Member of the Assam Legislative Assembly
- Incumbent
- Assumed office May 21, 2021
- Preceded by: Sukur Ali Ahmed
- Constituency: Chenga

Personal details
- Born: 10 January 1994 (age 32) Haripur, Barpeta District, Assam
- Party: All India United Democratic Front
- Alma mater: Indira Gandhi National Open University
- Profession: Politician, Journalist, Social Worker, Poet

= Ashraful Hussain =

Indian politician (born 1994)

Ashraful Hussain (born 10 January 1994) is an Indian politician and social worker from Assam. He is a member of the All India United Democratic Front (AIUDF) and represents the Chenga Assembly constituency in the Assam Legislative Assembly. He was first elected in the 2021 Assam Legislative Assembly election.

== Early life and education ==
Hussain was born in Haripur village in Barpeta district to a Muslim family.

▶ Extracted data entries
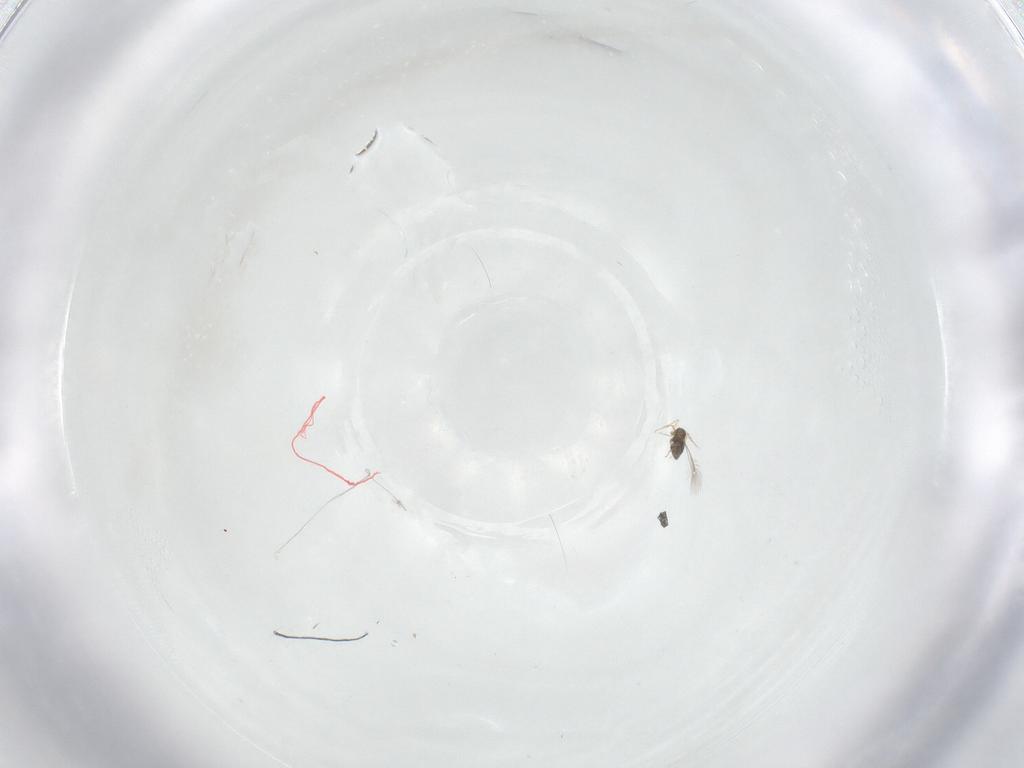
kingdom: Animalia
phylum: Arthropoda
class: Insecta
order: Hymenoptera
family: Mymaridae
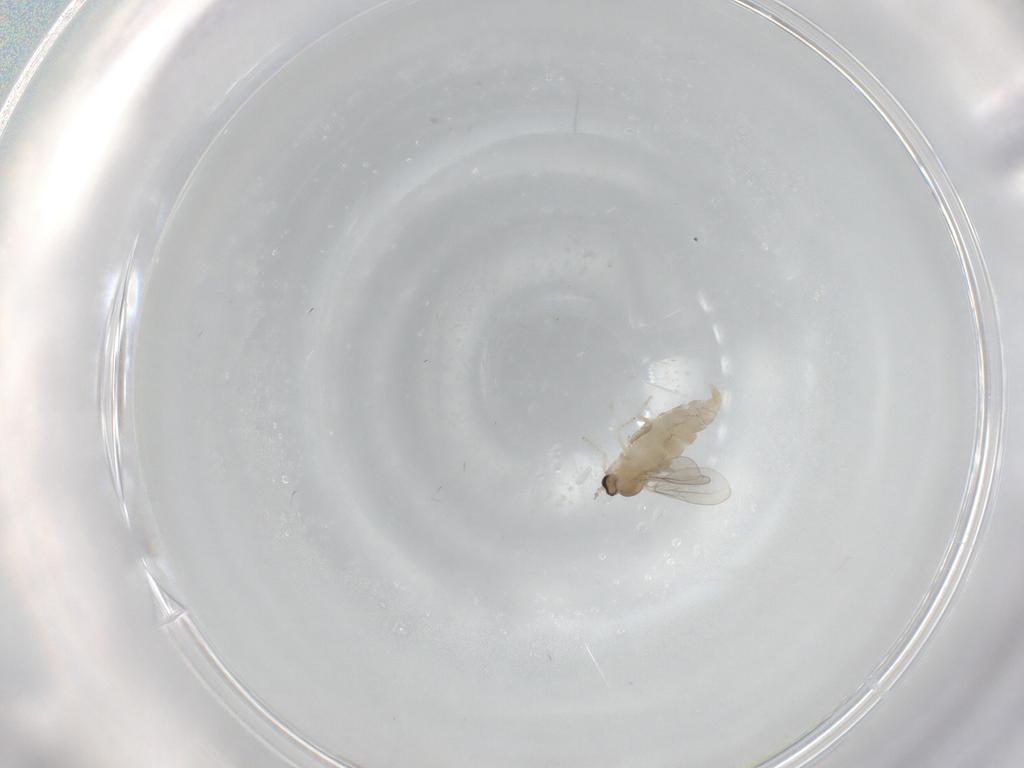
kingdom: Animalia
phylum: Arthropoda
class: Insecta
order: Diptera
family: Cecidomyiidae
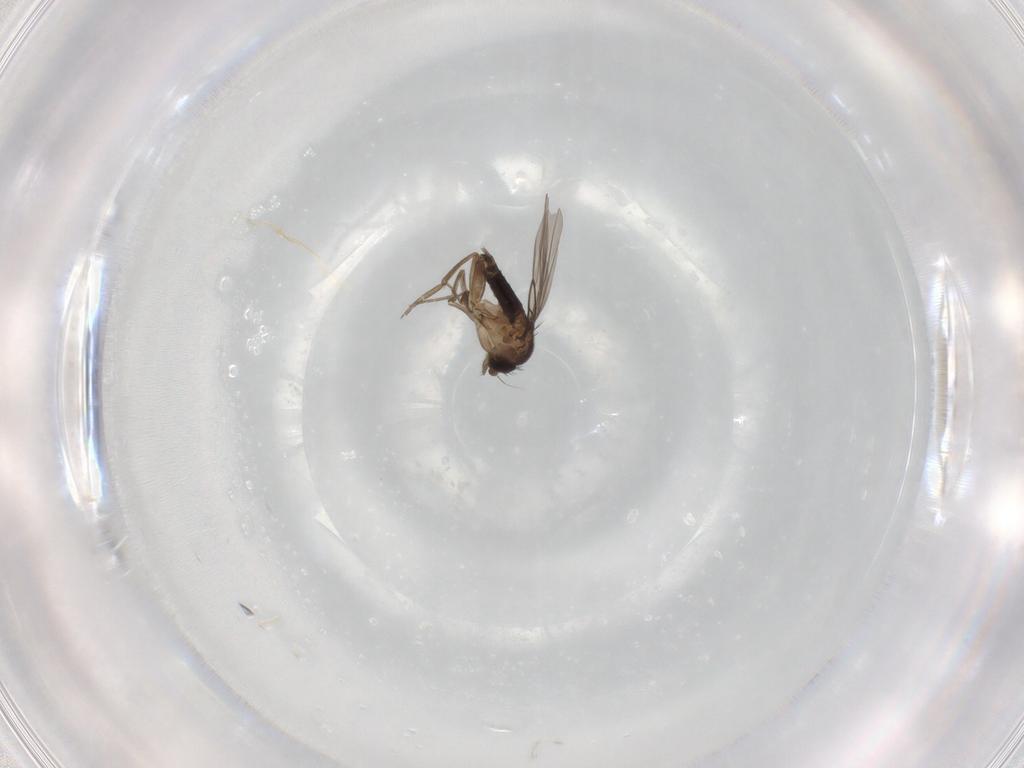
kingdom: Animalia
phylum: Arthropoda
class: Insecta
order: Diptera
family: Phoridae
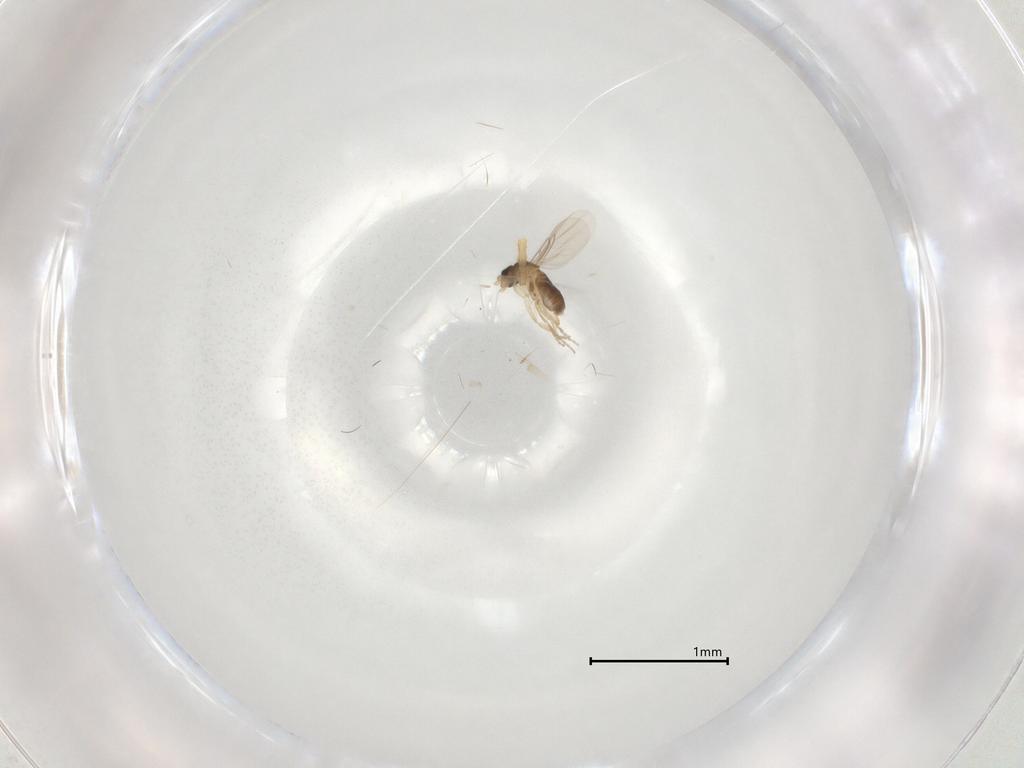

▶ Actions to take
1. Decide whether each statement agrees with the article on Ashraful Hussain, answering yes or no and quoting the deciding words from the article: (a) He represents the Chenga Assembly constituency. (b) He was first elected in the 2016 Assam Legislative Assembly election. (c) He was born in Haripur village in Barpeta district.
2. Please carry on the article on Ashraful Hussain from its final sentence.

▶ Answers to the tasks
1.
(a) Yes: "represents the Chenga Assembly constituency in the Assam Legislative Assembly"
(b) No: "He was first elected in the 2021 Assam Legislative Assembly election."
(c) Yes: "Hussain was born in Haripur village in Barpeta district"

2.
He completed his secondary education at Tarabari Higher Secondary School and senior secondary education at Ratnadip Junior College. He earned a diploma in Junior Engineering from the CIPET, Guwahati, and later obtained a bachelor's degree in Social Work from the Indira Gandhi National Open University.

== Career ==
Before entering politics, Hussain worked in the private sector in Pune from 2014 to 2016 and as a freelance journalist for regional publications.

He participated in several civil society initiatives, including the Karwan-e-Mohabbat campaign founded by Harsh Mander and the Sambidhan Sevak programme aimed at promoting awareness of the Constitution of India.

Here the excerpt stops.